Would you write out the listing verbatim and skip every picture in it?

(COLLECTED MATERIAL):

================================

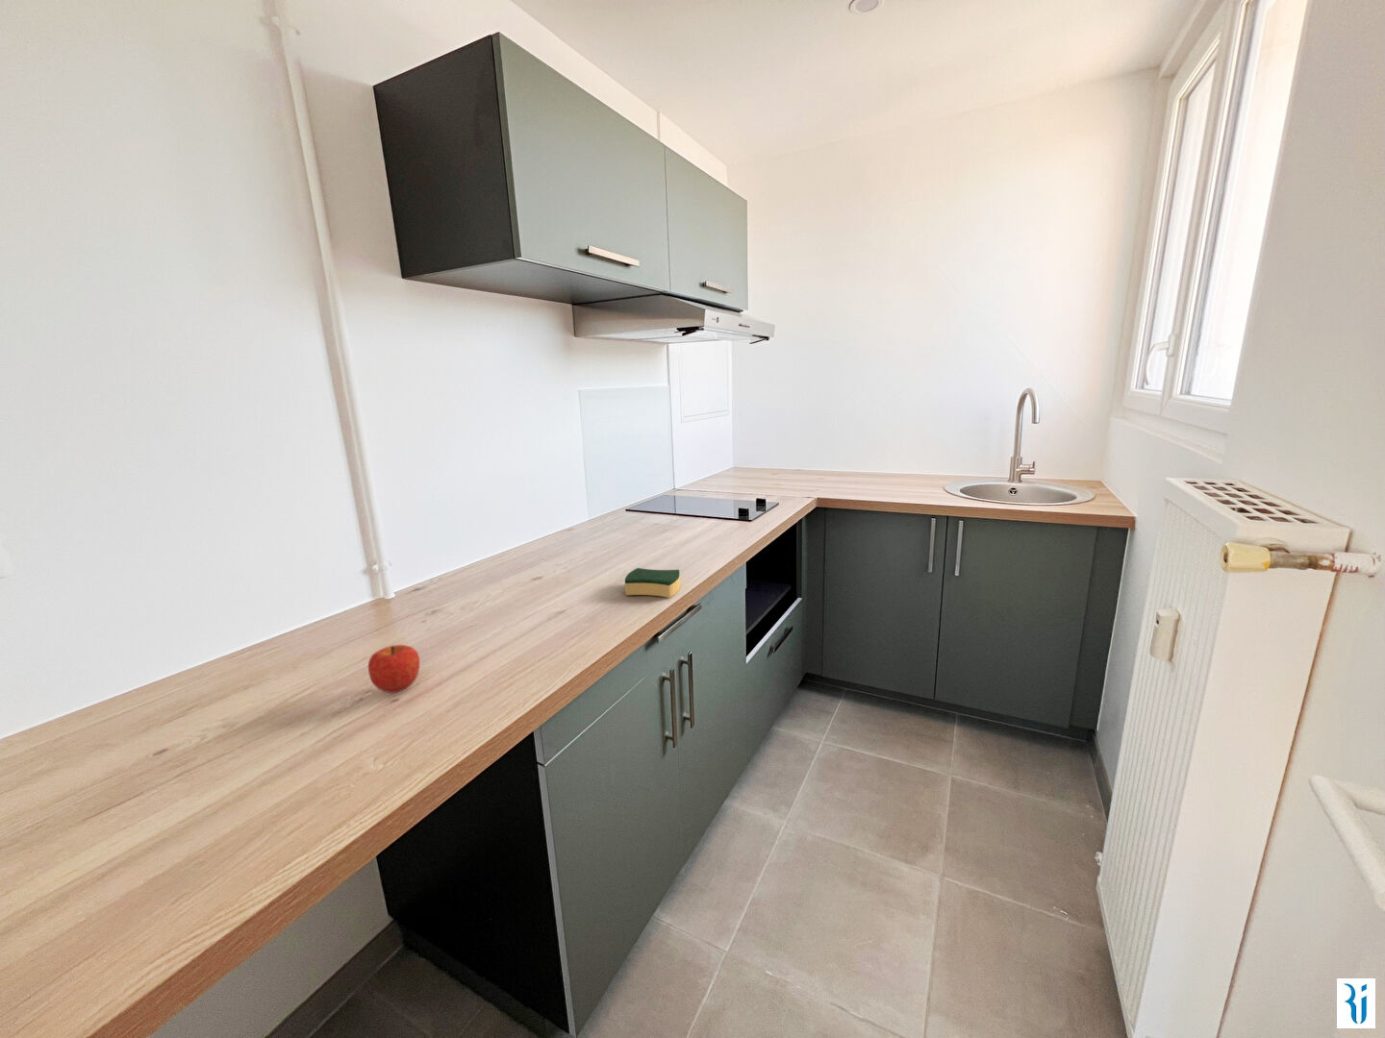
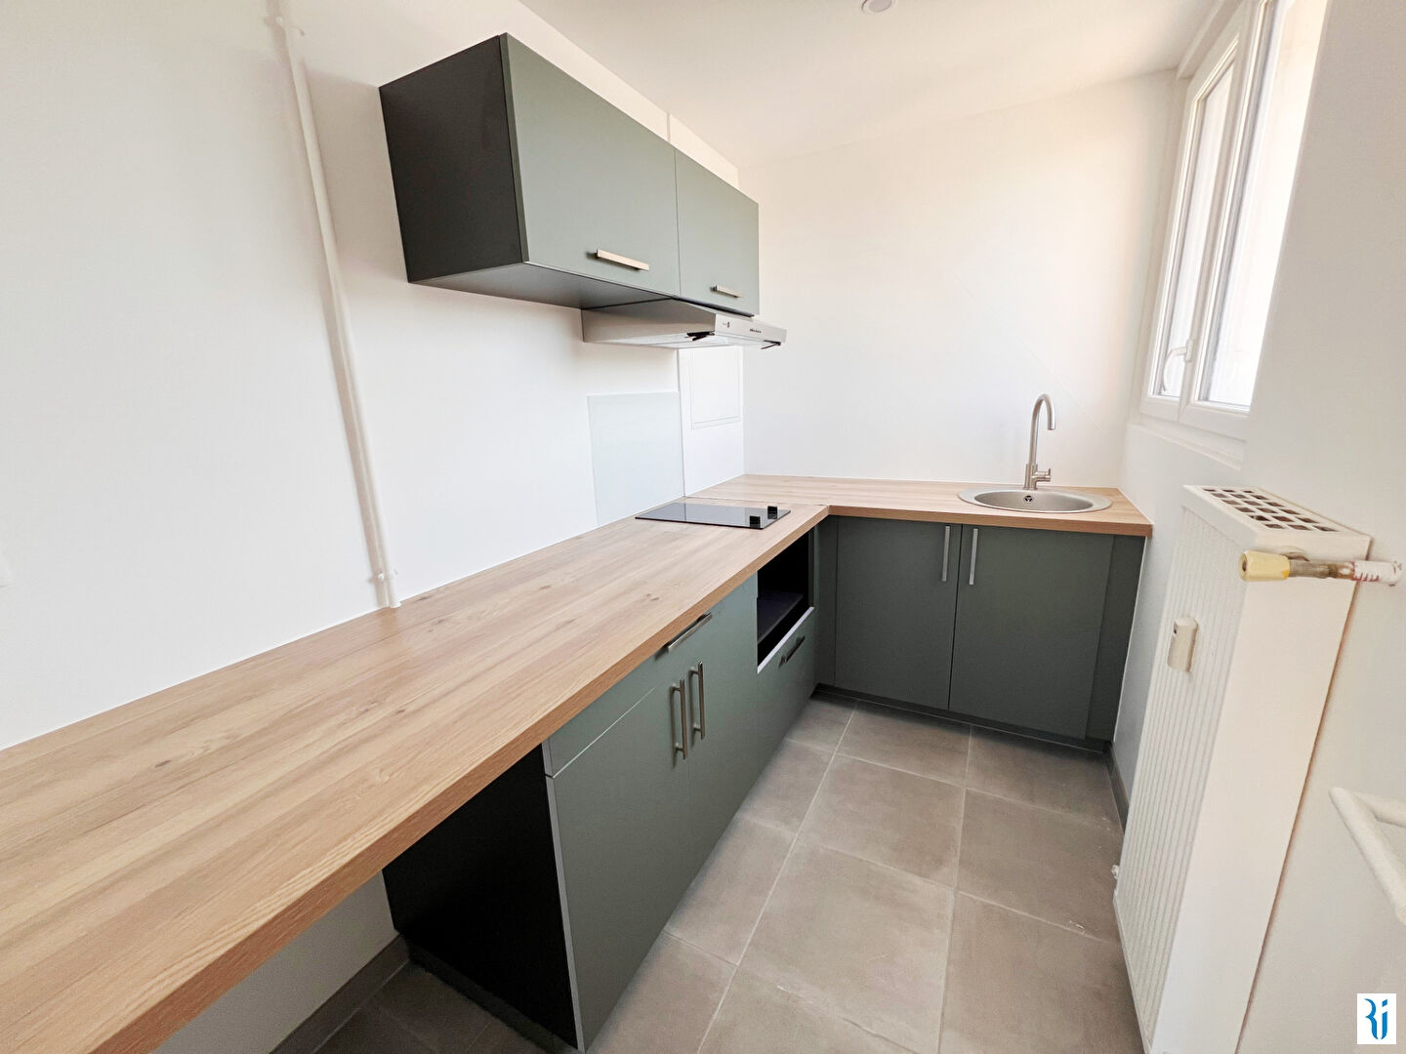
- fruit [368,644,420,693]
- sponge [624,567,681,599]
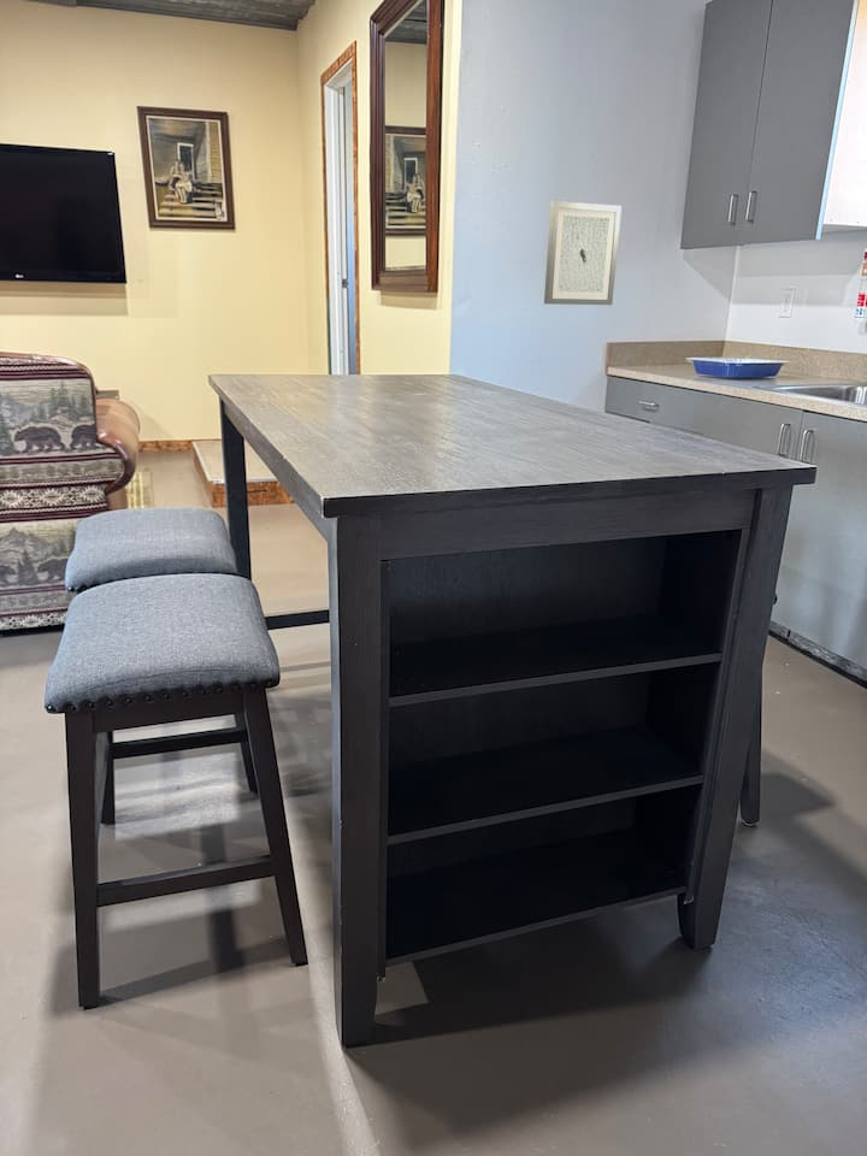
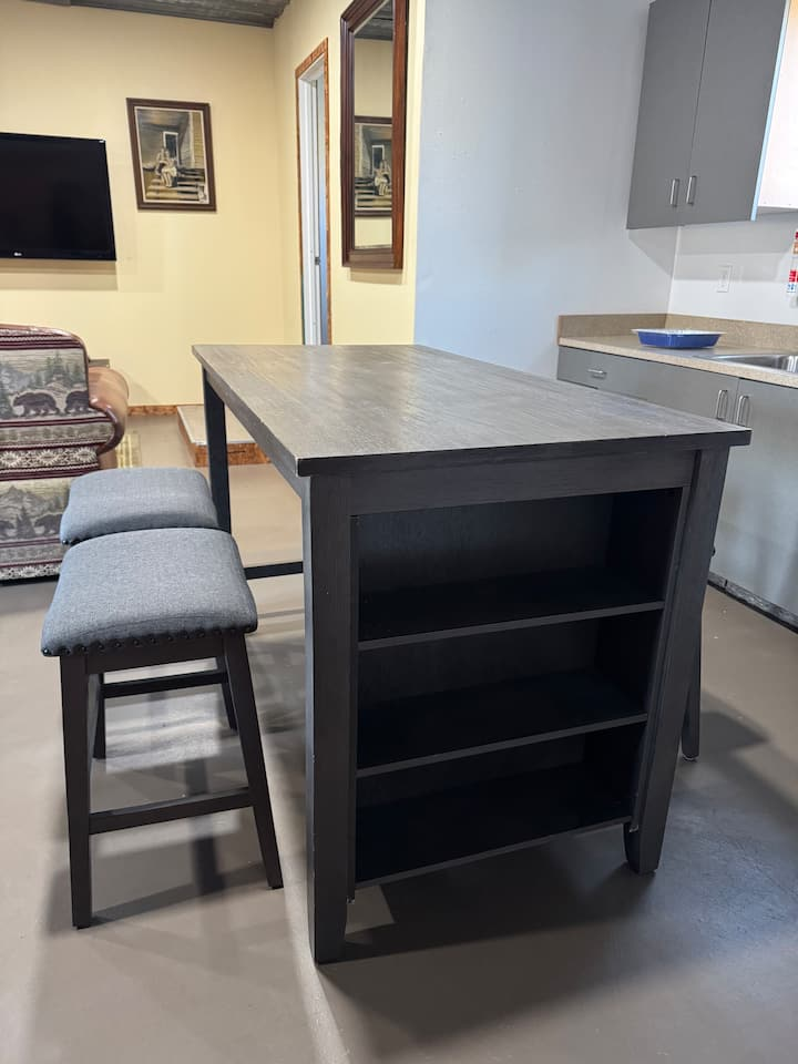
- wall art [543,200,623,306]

================================

(REPLY):
- fruit [368,644,420,693]
- sponge [624,567,681,599]
- wall art [543,200,623,306]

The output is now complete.